(Records from a data source)
__________________________________________________

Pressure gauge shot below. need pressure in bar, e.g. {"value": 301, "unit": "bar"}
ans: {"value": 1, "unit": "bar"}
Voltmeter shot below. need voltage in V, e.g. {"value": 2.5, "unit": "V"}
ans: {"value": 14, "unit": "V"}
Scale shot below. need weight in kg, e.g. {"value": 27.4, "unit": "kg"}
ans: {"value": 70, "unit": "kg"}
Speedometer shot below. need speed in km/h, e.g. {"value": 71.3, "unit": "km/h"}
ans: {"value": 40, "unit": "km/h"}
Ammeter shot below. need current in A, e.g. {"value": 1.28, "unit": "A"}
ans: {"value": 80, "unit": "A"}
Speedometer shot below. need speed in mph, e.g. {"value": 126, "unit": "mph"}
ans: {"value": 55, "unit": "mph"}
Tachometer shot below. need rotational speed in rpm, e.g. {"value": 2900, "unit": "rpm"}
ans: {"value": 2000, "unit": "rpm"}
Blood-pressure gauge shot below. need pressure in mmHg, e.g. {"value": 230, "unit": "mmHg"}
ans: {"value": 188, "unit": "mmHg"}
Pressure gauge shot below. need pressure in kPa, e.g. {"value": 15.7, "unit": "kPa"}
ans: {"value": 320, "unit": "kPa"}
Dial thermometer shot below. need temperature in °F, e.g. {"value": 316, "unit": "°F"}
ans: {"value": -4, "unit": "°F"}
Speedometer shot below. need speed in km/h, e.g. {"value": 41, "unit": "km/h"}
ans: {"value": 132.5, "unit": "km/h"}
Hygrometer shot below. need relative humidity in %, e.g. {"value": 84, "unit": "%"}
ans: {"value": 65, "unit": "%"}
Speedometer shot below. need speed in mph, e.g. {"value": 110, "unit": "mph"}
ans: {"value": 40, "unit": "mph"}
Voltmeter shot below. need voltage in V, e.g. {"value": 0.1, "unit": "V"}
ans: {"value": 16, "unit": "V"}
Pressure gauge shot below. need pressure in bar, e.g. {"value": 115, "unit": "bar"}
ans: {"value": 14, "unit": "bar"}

__________________________________________________

*Description of the task*
Format every line of the data above as a JSON array of strings, with one string per line and no blank lines.

*Written response*
[
  "Pressure gauge shot below. need pressure in bar, e.g. {\"value\": 301, \"unit\": \"bar\"}",
  "ans: {\"value\": 1, \"unit\": \"bar\"}",
  "Voltmeter shot below. need voltage in V, e.g. {\"value\": 2.5, \"unit\": \"V\"}",
  "ans: {\"value\": 14, \"unit\": \"V\"}",
  "Scale shot below. need weight in kg, e.g. {\"value\": 27.4, \"unit\": \"kg\"}",
  "ans: {\"value\": 70, \"unit\": \"kg\"}",
  "Speedometer shot below. need speed in km/h, e.g. {\"value\": 71.3, \"unit\": \"km/h\"}",
  "ans: {\"value\": 40, \"unit\": \"km/h\"}",
  "Ammeter shot below. need current in A, e.g. {\"value\": 1.28, \"unit\": \"A\"}",
  "ans: {\"value\": 80, \"unit\": \"A\"}",
  "Speedometer shot below. need speed in mph, e.g. {\"value\": 126, \"unit\": \"mph\"}",
  "ans: {\"value\": 55, \"unit\": \"mph\"}",
  "Tachometer shot below. need rotational speed in rpm, e.g. {\"value\": 2900, \"unit\": \"rpm\"}",
  "ans: {\"value\": 2000, \"unit\": \"rpm\"}",
  "Blood-pressure gauge shot below. need pressure in mmHg, e.g. {\"value\": 230, \"unit\": \"mmHg\"}",
  "ans: {\"value\": 188, \"unit\": \"mmHg\"}",
  "Pressure gauge shot below. need pressure in kPa, e.g. {\"value\": 15.7, \"unit\": \"kPa\"}",
  "ans: {\"value\": 320, \"unit\": \"kPa\"}",
  "Dial thermometer shot below. need temperature in °F, e.g. {\"value\": 316, \"unit\": \"°F\"}",
  "ans: {\"value\": -4, \"unit\": \"°F\"}",
  "Speedometer shot below. need speed in km/h, e.g. {\"value\": 41, \"unit\": \"km/h\"}",
  "ans: {\"value\": 132.5, \"unit\": \"km/h\"}",
  "Hygrometer shot below. need relative humidity in %, e.g. {\"value\": 84, \"unit\": \"%\"}",
  "ans: {\"value\": 65, \"unit\": \"%\"}",
  "Speedometer shot below. need speed in mph, e.g. {\"value\": 110, \"unit\": \"mph\"}",
  "ans: {\"value\": 40, \"unit\": \"mph\"}",
  "Voltmeter shot below. need voltage in V, e.g. {\"value\": 0.1, \"unit\": \"V\"}",
  "ans: {\"value\": 16, \"unit\": \"V\"}",
  "Pressure gauge shot below. need pressure in bar, e.g. {\"value\": 115, \"unit\": \"bar\"}",
  "ans: {\"value\": 14, \"unit\": \"bar\"}"
]